# ASSIGNED TASK
Determine how many lines in the entries below contain "Normal", and output only that number.

# MATERIAL FOR THE TASK

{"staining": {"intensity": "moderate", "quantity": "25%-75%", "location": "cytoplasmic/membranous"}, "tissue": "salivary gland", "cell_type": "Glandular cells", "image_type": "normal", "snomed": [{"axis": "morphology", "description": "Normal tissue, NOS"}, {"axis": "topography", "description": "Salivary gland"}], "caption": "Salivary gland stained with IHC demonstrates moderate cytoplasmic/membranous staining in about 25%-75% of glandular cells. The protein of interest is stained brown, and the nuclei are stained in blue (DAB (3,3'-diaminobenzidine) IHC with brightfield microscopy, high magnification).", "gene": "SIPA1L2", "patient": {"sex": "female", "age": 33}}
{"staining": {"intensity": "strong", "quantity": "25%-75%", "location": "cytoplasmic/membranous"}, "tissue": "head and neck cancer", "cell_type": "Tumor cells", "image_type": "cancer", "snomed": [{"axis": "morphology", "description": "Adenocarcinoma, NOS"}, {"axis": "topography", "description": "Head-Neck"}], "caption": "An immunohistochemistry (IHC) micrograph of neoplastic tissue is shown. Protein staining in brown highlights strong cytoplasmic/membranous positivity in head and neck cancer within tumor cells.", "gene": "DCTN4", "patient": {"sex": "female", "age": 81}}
---
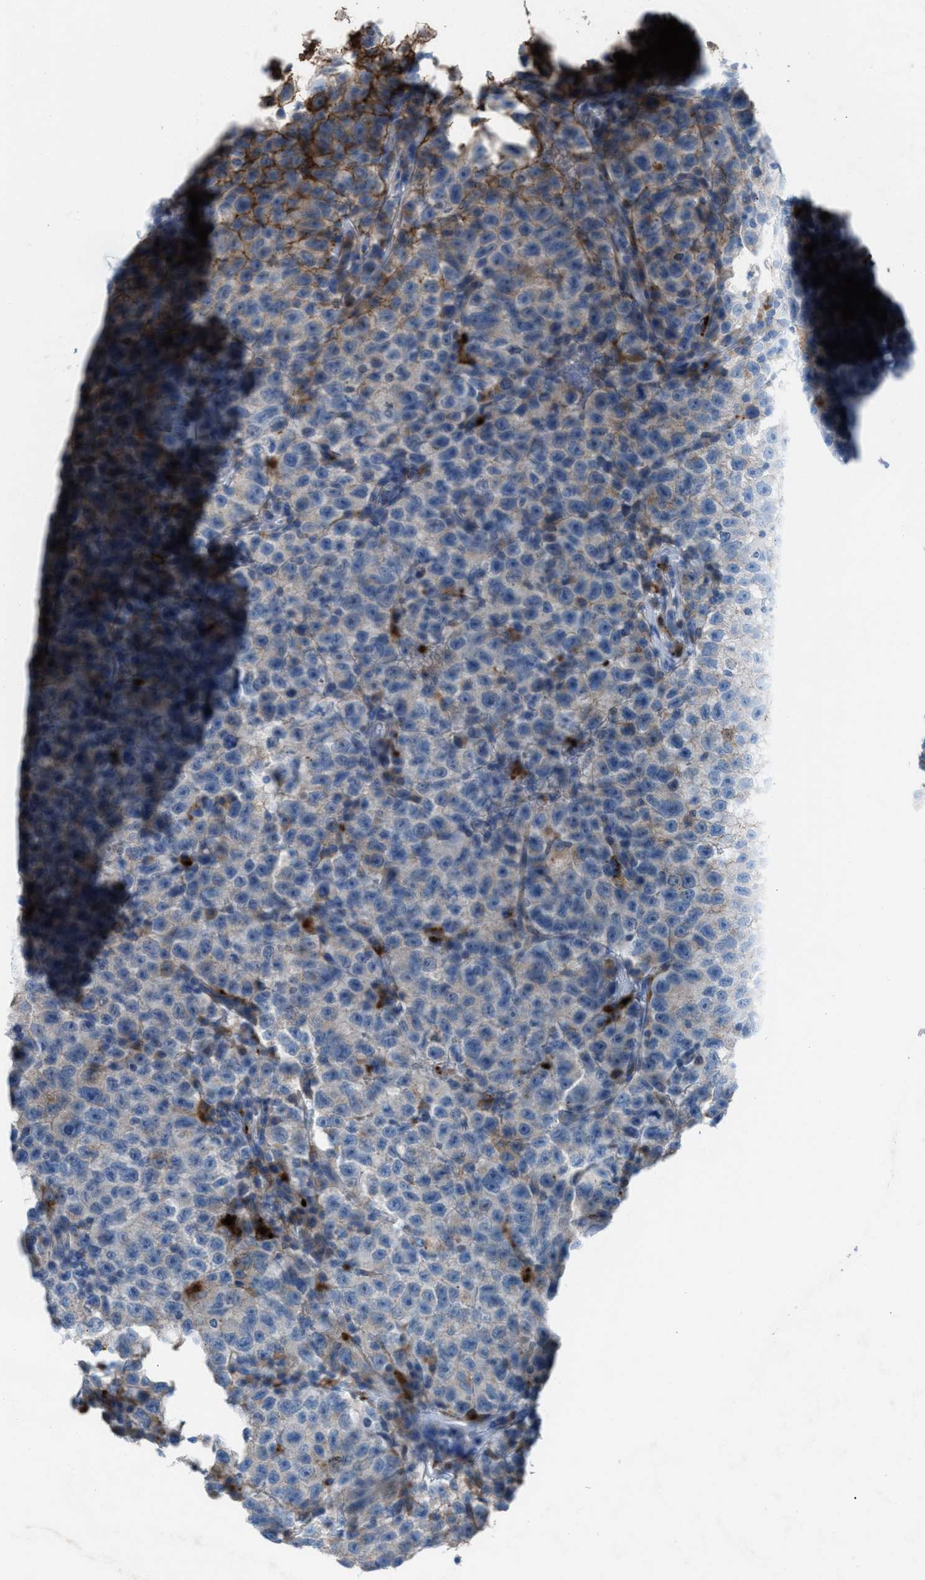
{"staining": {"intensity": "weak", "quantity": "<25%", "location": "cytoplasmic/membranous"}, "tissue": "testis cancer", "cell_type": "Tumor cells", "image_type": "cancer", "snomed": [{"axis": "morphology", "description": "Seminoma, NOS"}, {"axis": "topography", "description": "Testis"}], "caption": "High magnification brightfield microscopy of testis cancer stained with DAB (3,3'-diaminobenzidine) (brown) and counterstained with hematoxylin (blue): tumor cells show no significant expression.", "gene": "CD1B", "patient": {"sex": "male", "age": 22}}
--
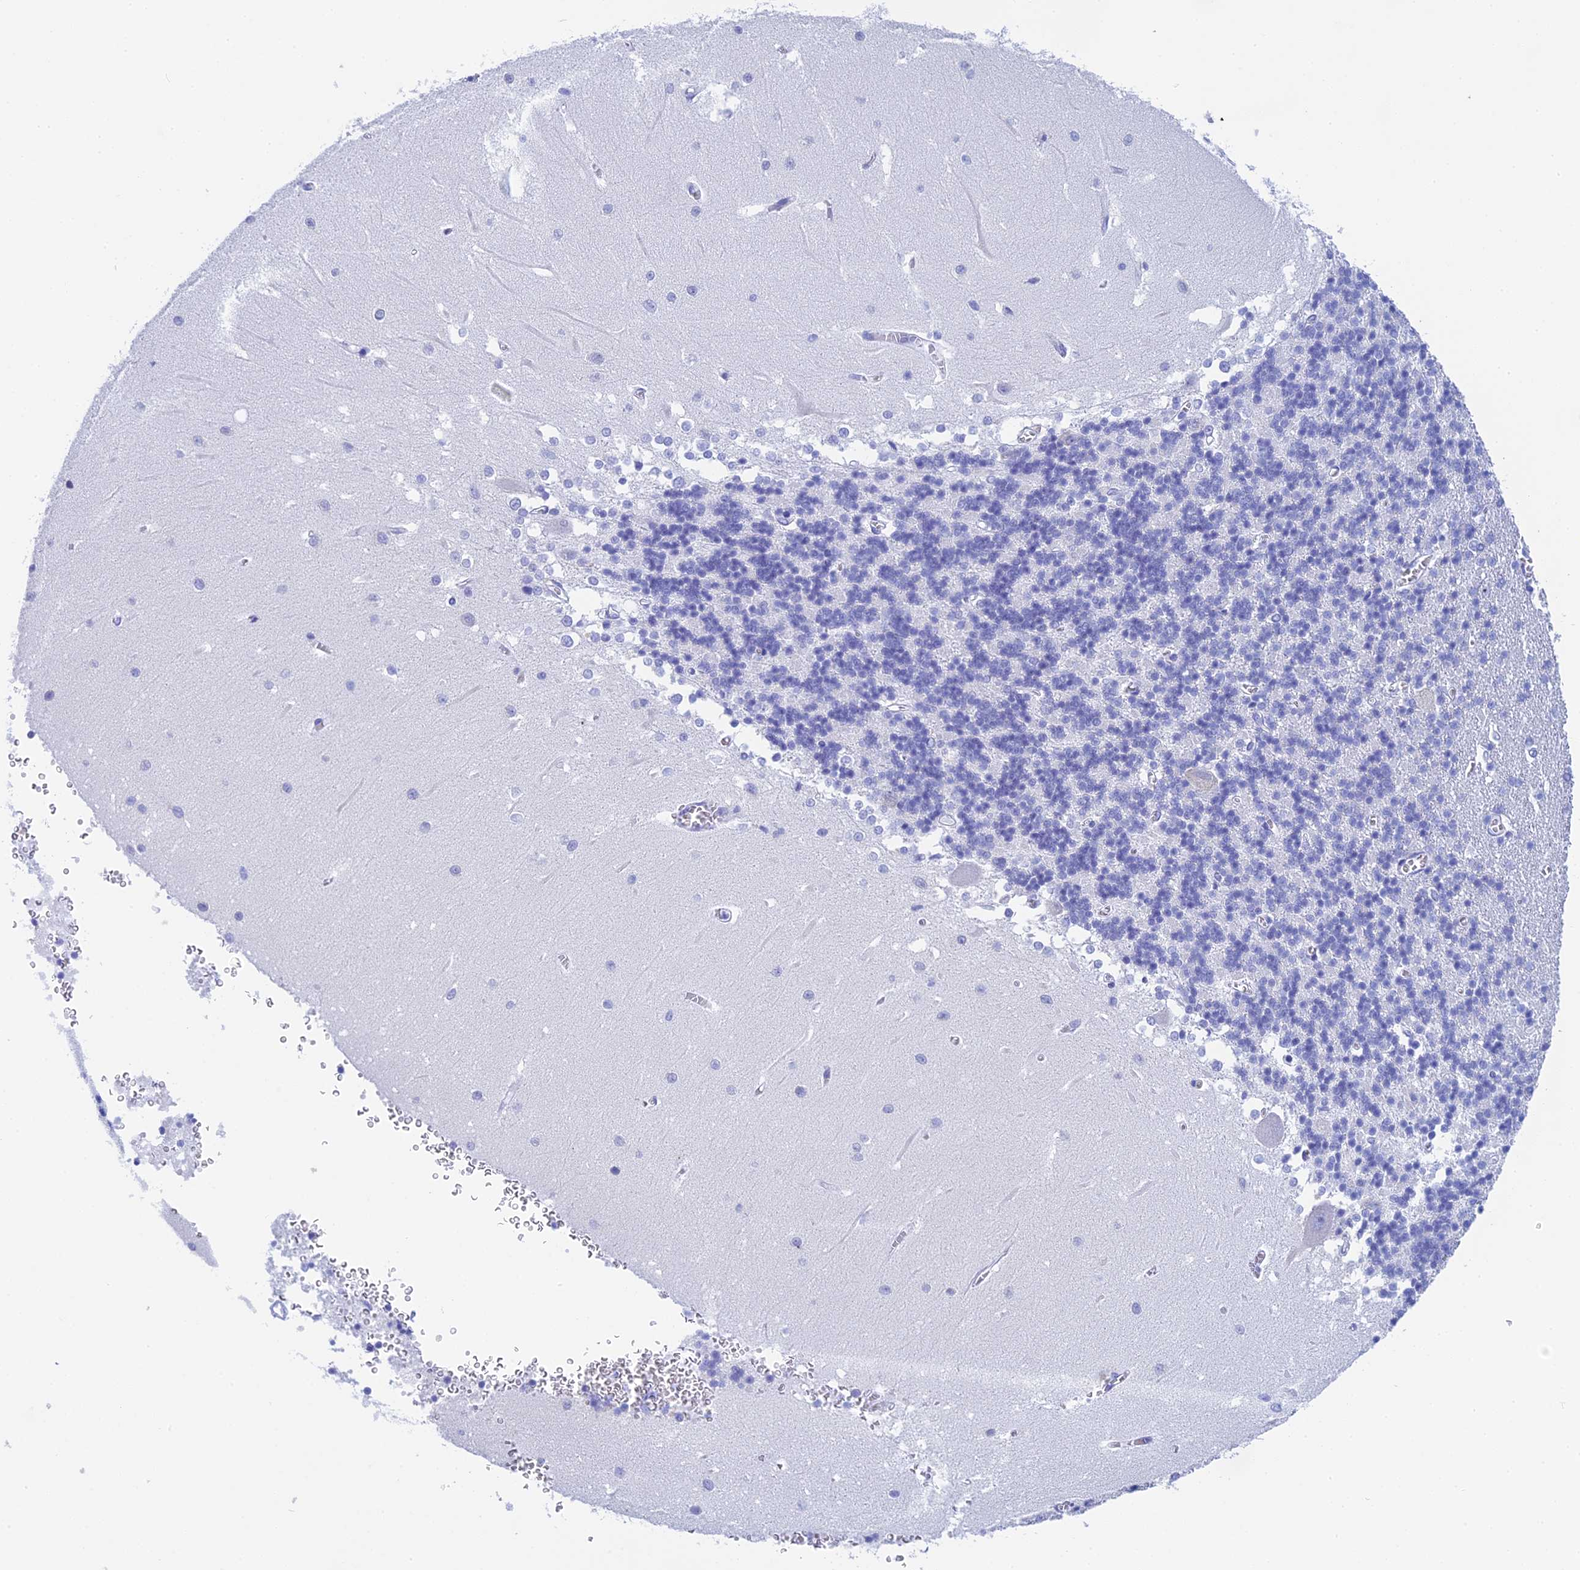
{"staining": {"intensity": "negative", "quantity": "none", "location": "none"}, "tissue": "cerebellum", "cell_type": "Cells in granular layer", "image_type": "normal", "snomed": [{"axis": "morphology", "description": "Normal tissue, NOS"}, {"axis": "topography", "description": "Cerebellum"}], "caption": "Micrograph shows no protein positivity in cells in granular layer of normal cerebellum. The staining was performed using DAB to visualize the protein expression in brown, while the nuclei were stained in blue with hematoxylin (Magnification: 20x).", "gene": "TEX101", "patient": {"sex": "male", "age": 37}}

# TASK SOLUTION
2